The study also examined the effects of pioglitazone and sitagliptin in females who had been ovariectomized (i.e., their ovaries were surgically removed). This condition produces estrogen deficiency and serves as a model for evaluating drug action in a hormonal setting—similar to that which occurs in postmenopausal women. (Most of the limb fractures seen in diabetic patients after treatment with thiazolidinediones were in post-menopausal women.)
By comparing the effects of both medications in animals in which DPP-4 was either chemically inhibited (i.e., using sitagliptin) or genetically ablated (i.e., in the DPP-4 ‘knock-out’ animal model), Drs. Drucker and Grynpas could obtain complementary lines of evidence about the consequences of reducing or eliminating DPP-4 activity on bone quality.
“We believe this was the most interesting aspect of the study,” said Dr. Grynpas. “In knock-out animals, you can often only assess the impact on bone quality when you ovariectomize. So the genetic ablation was a novel component of the study complementing the use of the DPP-4 inhibitor in normal animals.”
Results showed that sitagliptin had no negative effects on bone (as measured by bone mineral density and content, mechanical testing, and bone progenitor cell numbers). In contrast, deleterious effects on bone quality were seen in animals treated with pioglitazone, including the presence of ‘fatty’ bone marrow, reductions in vertebral bone strength, as well as reduced vertebral bone mineral density and a slowed rate of bone deposition (the latter effects were seen in males only). No significant adverse effects on bone were seen in animals that carried an inactivated DPP-4 gene.

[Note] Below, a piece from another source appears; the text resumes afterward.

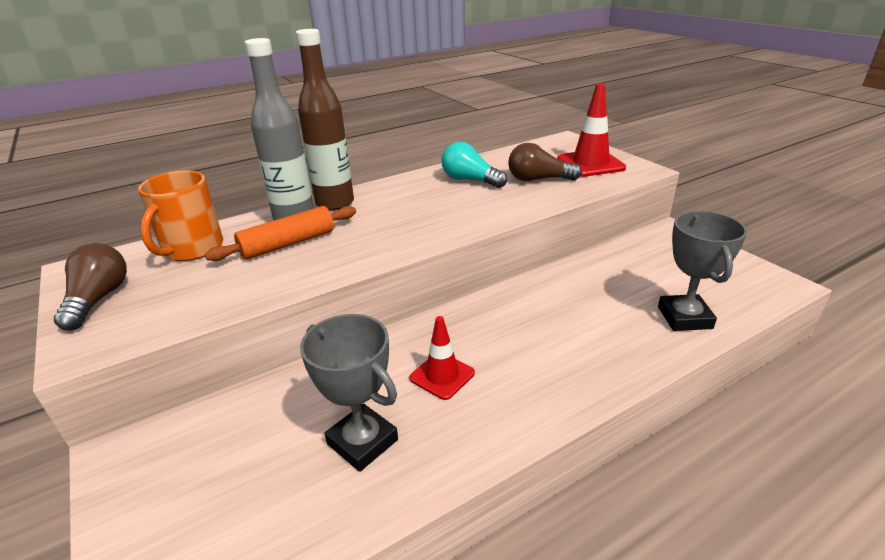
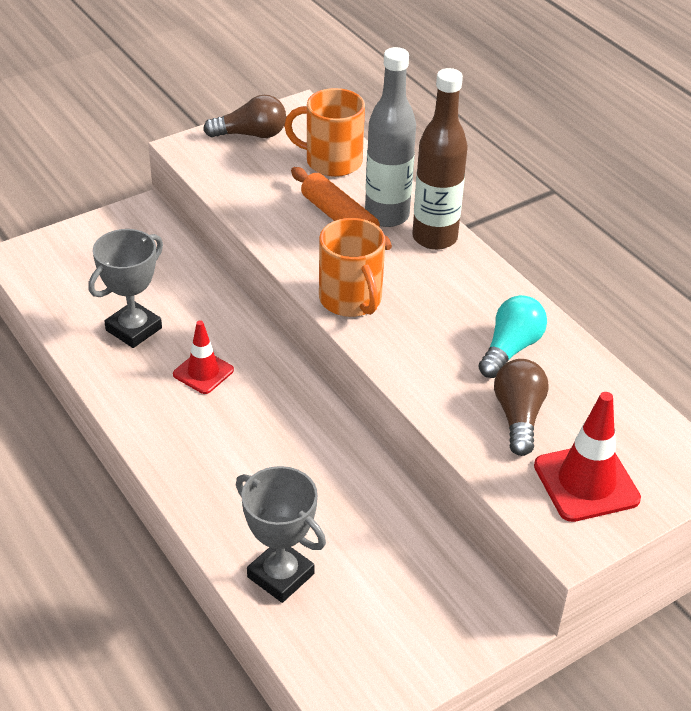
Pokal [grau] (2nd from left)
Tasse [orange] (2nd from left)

Drs. Drucker and Grynpas noted that clinical studies will be required to fully understand the effects of sitagliptin on bone quality and risk of fracture in people with diabetes.
Diabetes has reached epidemic proportions worldwide and is a leading cause of heart disease, stroke, blindness, kidney failure and limb amputation. Several studies have shown that lifestyle changes and appropriate pharmacologic therapy can significantly reduce the development of type 2 diabetes in people at risk of the disease.
The study was supported by grants from the Canadian Diabetes Association, the Canadian Institutes of Health Research, and Merck Frosst Canada.